*Exercise input:*

----

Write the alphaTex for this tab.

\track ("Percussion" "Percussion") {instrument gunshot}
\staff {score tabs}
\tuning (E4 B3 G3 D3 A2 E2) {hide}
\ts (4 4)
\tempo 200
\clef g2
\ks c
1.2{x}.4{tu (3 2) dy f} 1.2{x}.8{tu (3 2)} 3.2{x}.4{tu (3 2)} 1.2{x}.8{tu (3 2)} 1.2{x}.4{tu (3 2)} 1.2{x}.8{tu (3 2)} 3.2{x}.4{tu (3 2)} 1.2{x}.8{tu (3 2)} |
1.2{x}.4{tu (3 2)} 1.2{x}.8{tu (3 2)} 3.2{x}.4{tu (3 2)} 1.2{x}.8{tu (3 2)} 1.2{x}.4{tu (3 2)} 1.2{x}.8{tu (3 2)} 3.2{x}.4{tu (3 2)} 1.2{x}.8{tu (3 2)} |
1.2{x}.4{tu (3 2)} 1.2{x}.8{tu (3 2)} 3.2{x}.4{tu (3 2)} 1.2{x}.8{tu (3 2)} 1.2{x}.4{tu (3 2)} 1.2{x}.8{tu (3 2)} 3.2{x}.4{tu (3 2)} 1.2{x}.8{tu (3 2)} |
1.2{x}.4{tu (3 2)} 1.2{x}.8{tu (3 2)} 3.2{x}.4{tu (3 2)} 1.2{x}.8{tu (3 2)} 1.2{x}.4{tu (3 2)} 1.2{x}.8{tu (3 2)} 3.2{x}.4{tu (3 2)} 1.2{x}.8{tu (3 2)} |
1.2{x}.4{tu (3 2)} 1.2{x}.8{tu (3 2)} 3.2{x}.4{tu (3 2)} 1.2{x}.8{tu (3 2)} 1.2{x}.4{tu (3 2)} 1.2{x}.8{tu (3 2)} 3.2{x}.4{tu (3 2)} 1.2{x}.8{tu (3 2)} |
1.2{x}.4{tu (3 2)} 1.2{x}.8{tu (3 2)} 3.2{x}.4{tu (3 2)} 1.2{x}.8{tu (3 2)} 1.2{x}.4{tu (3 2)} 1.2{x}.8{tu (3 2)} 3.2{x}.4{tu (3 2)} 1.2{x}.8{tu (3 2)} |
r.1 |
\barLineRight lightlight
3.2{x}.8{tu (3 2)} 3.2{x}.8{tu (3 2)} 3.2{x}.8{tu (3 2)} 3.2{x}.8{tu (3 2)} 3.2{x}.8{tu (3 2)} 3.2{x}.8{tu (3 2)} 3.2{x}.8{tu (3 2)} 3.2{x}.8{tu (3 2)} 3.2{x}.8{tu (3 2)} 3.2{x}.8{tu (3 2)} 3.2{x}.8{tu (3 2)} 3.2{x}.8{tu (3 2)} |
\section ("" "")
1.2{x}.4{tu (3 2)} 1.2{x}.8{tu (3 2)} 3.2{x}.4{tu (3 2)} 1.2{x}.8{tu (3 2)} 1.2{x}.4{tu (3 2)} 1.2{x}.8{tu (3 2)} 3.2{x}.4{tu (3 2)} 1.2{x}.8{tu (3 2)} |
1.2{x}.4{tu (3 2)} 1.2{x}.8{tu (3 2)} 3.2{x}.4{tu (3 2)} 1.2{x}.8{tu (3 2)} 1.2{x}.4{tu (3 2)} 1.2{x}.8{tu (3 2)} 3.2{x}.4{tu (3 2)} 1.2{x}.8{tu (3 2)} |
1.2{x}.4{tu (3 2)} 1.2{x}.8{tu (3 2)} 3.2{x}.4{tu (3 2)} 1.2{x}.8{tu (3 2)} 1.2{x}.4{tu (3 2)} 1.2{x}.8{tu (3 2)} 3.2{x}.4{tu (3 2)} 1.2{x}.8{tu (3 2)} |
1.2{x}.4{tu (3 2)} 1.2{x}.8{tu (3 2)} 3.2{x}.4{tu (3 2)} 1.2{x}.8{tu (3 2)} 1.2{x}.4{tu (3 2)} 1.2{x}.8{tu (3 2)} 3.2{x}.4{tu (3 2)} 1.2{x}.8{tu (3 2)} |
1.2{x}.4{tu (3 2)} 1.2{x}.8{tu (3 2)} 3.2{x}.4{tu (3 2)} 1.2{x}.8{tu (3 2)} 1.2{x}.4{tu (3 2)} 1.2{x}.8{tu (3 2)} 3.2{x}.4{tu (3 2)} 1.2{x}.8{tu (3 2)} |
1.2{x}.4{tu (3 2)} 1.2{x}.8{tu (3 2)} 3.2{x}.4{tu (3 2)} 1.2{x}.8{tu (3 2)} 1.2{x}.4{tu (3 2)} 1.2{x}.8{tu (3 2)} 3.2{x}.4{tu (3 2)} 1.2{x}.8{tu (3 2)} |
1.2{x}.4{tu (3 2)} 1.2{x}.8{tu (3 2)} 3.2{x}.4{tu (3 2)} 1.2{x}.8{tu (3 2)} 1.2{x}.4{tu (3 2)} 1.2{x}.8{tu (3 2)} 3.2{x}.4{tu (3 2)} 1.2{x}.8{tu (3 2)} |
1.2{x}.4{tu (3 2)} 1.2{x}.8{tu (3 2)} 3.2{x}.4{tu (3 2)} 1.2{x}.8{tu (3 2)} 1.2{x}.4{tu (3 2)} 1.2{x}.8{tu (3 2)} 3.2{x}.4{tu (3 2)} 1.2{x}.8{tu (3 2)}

----

*Direction:* Select each line of the data above that contains the string "track".

*The result:*
\track ("Percussion" "Percussion") {instrument gunshot}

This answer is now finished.